This week the California Public Employees' Retirement System, so often a bellwether for LP activity, unveiled details of its new environmental, social and governance policy.
CalPERS, which first announced its plans for such a policy in August 2016, will now scrutinise its managers' practices more closely, using the UN PRI's ESG Disclosure Framework as guidance.
The fact that an investor like CalPERS is only now getting around to formalising its approach to ESG is indicative of the lag between the private funds industry in the Americas, which has been slow to embrace this element of the investment process, and its counterpart in Europe.
Adoption and integration of ESG principles happens in baby steps. CalPERS won't be turning away managers just because they have no stated policy on ESG, but it will at least start to weigh this against other factors. It is not alone.
For Tanya Carmichael, head of global funds at Ontario Teachers' Pension Plan in Toronto, ESG is now a mandatory part of the pension's due diligence agenda. “We're not having the why conversation anymore,” Carmichael said. “Now it's more the how conversation.”
Carmichael was speaking at the second US edition of our Responsible Investment Forum, run in concert with UN Principles for Responsible Investment.

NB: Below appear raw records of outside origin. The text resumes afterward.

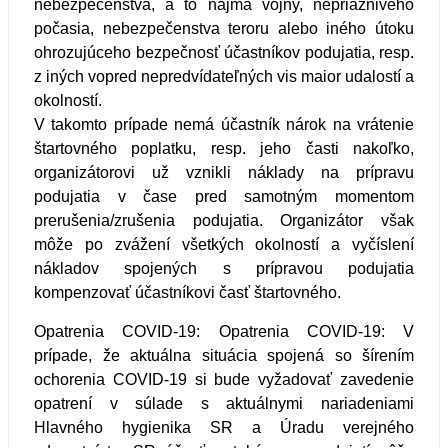
nebezpečenstva, a to najmä vojny, nepriaznivého
počasia, nebezpečenstva teroru alebo iného útoku
ohrozujúceho bezpečnosť účastníkov podujatia, resp.
z iných vopred nepredvídateľných vis maior udalostí a
okolností.
V takomto prípade nemá účastník nárok na vrátenie
štartovného poplatku, resp. jeho časti nakoľko,
organizátorovi už vznikli náklady na prípravu
podujatia v čase pred samotným momentom
prerušenia/zrušenia podujatia. Organizátor však
môže po zvážení všetkých okolností a vyčíslení
nákladov spojených s prípravou podujatia
kompenzovať účastníkovi časť štartovného.
Opatrenia COVID-19: Opatrenia COVID-19: V
prípade, že aktuálna situácia spojená so šírením
ochorenia COVID-19 si bude vyžadovať zavedenie
opatrení v súlade s aktuálnymi nariadeniami
Hlavného hygienika SR a Úradu verejného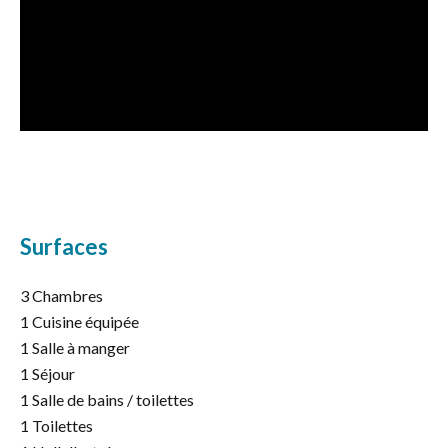
Surfaces
3 Chambres
1 Cuisine équipée
1 Salle à manger
1 Séjour
1 Salle de bains / toilettes
1 Toilettes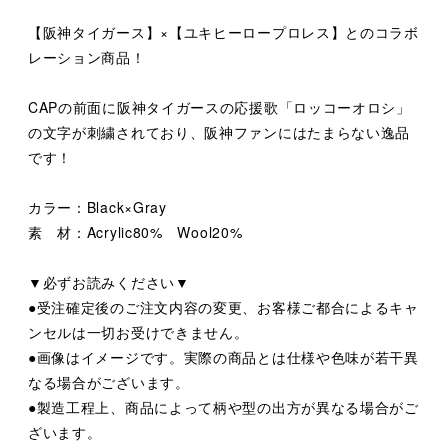
【阪神タイガース】×【ユキヒーロープロレス】とのコラボ
レーション商品！
CAPの前面に阪神タイガースの応援歌「ロッコーオロシ」
の文字が刺繍されており、阪神ファンにはたまらない逸品
です！
カラー：Black×Gray
素 材：Acrylic80% Wool20%
▼必ずお読みください▼
●受注確定後のご注文内容の変更、お客様ご都合によるキャ
ンセルは一切お受けできません。
●画像はイメージです。実際の商品とは仕様や色味が若干異
なる場合がございます。
●製造工程上、商品によって柄や型の出方が異なる場合がご
ざいます。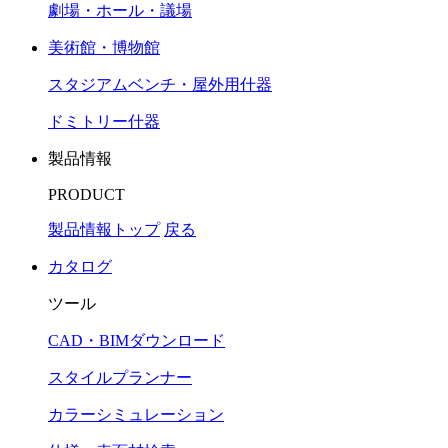
劇場・ホール・議場
美術館・博物館
スタジアムベンチ・屋外用什器
ドミトリー什器
製品情報
PRODUCT
製品情報トップ
戻る
カタログ
ツール
CAD・BIMダウンロード
スタイルプランナー
カラーシミュレーション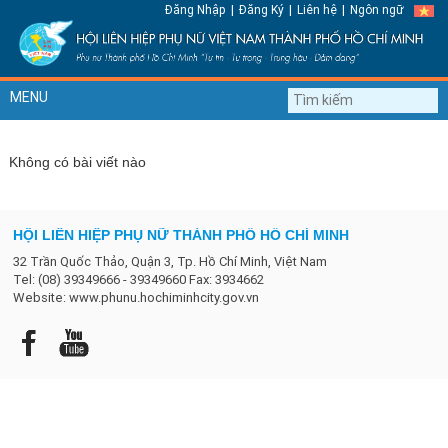
|
|
|
Đăng Nhập
Đăng Ký
Liên hệ
Ngôn ngữ
MENU
Không có bài viết nào
HỘI LIÊN HIỆP PHỤ NỮ THÀNH PHỐ HỒ CHÍ MINH
32 Trần Quốc Thảo, Quận 3, Tp. Hồ Chí Minh, Việt Nam
Tel: (08) 39349666 - 39349660 Fax: 3934662
Website: www.phunu.hochiminhcity.gov.vn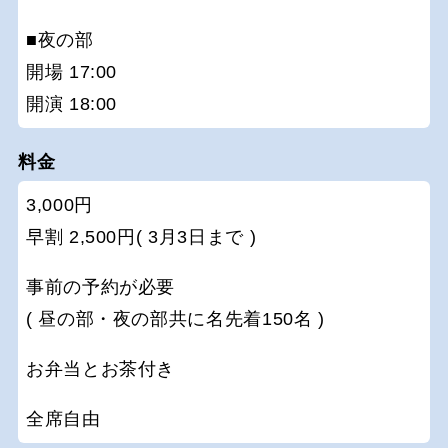
■夜の部
開場 17:00
開演 18:00
料金
3,000円
早割 2,500円( 3月3日まで )
事前の予約が必要
( 昼の部・夜の部共に名先着150名 )
お弁当とお茶付き
全席自由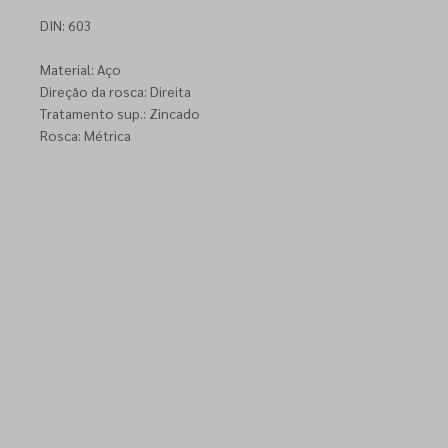
DIN: 603
Material: Aço
Direção da rosca: Direita
Tratamento sup.: Zincado
Rosca: Métrica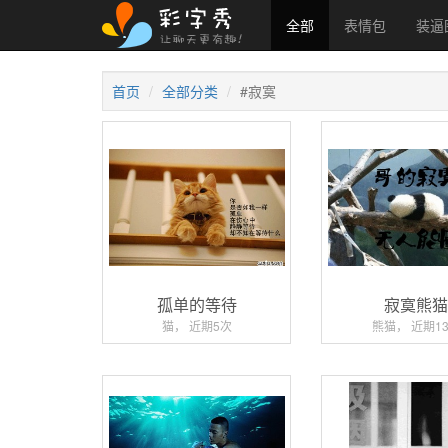
全部
表情包
装逼
首页
全部分类
#寂寞
孤单的等待
寂寞熊
猫， 近期5次
熊猫， 近期1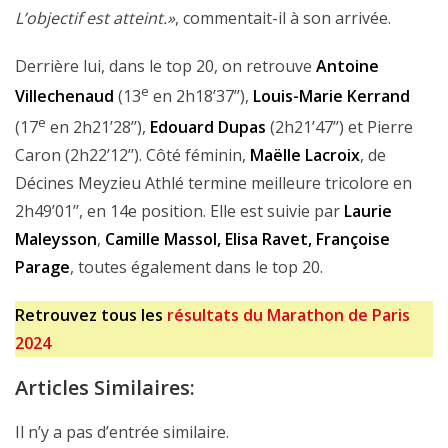
L’objectif est atteint.»
, commentait-il à son arrivée.
Derrière lui, dans le top 20, on retrouve
Antoine
e
Villechenaud
(13
en 2h18’37’’),
Louis-Marie Kerrand
e
(17
en 2h21’28’’),
Edouard Dupas
(2h21’47’’) et Pierre
Caron (2h22’12’’). Côté féminin,
Maëlle Lacroix
, de
Décines Meyzieu Athlé termine meilleure tricolore en
2h49’01’’, en 14e position. Elle est suivie par
Laurie
Maleysson
,
Camille Massol, Elisa Ravet, Françoise
Parage
,
toutes également dans le top 20.
Retrouvez tous les
résultats du Marathon de Paris
2024
Articles Similaires:
Il n’y a pas d’entrée similaire.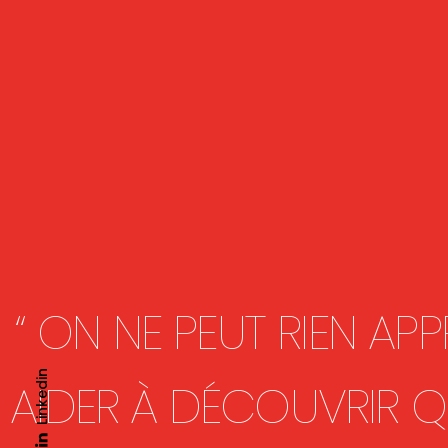
“ ON NE PEUT RIEN AP
Linkedin
AIDER À DÉCOUVRIR QU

The European version of the event has been running annually since 2009.
“ESG used to be seen as a value detractor,” said Janine Guillot, director of capital markets policy and outreach at the Sustainability Accounting Standards Board, at the conference. “Now many are talking about ESG as a return driver. I think this is a very long-term game but I think it's moving very quickly.” Her organisation sets industry standards for corporate sustainability disclosure.
The momentum behind responsible investment was underscored by survey data released this week by private equity investor Adveq and education provider the Chartered Alternative Investment Analyst Association. More than three-quarters – 77 percent – of asset owners, managers and consultants agreed that responsible investing was more important now than it was three years ago, while 78 percent anticipated it will be more important three years from now.
Meanwhile, the UN Principles for Responsible Investment – the organisation – is also stepping up its game.
Until now fund managers have been able to join as signatories to the principles – and proudly tout this to LPs – based on a membership fee and a stated commitment to integrate the ideas into their investment processes.
The UN PRI is now on an accountability drive; it plans to crack down on signatories who aren't showing progress on the integration of the principles. If you can't demonstrate meaningful movement forward, managing director Fiona Reynolds said at the conference, you will be delisted.
The act of 'greenwashing' – paying lip-service to responsible investment without following through – is set to become that bit tougher. And with LPs getting more serious about integrating ESG principles, GPs are having to follow suit.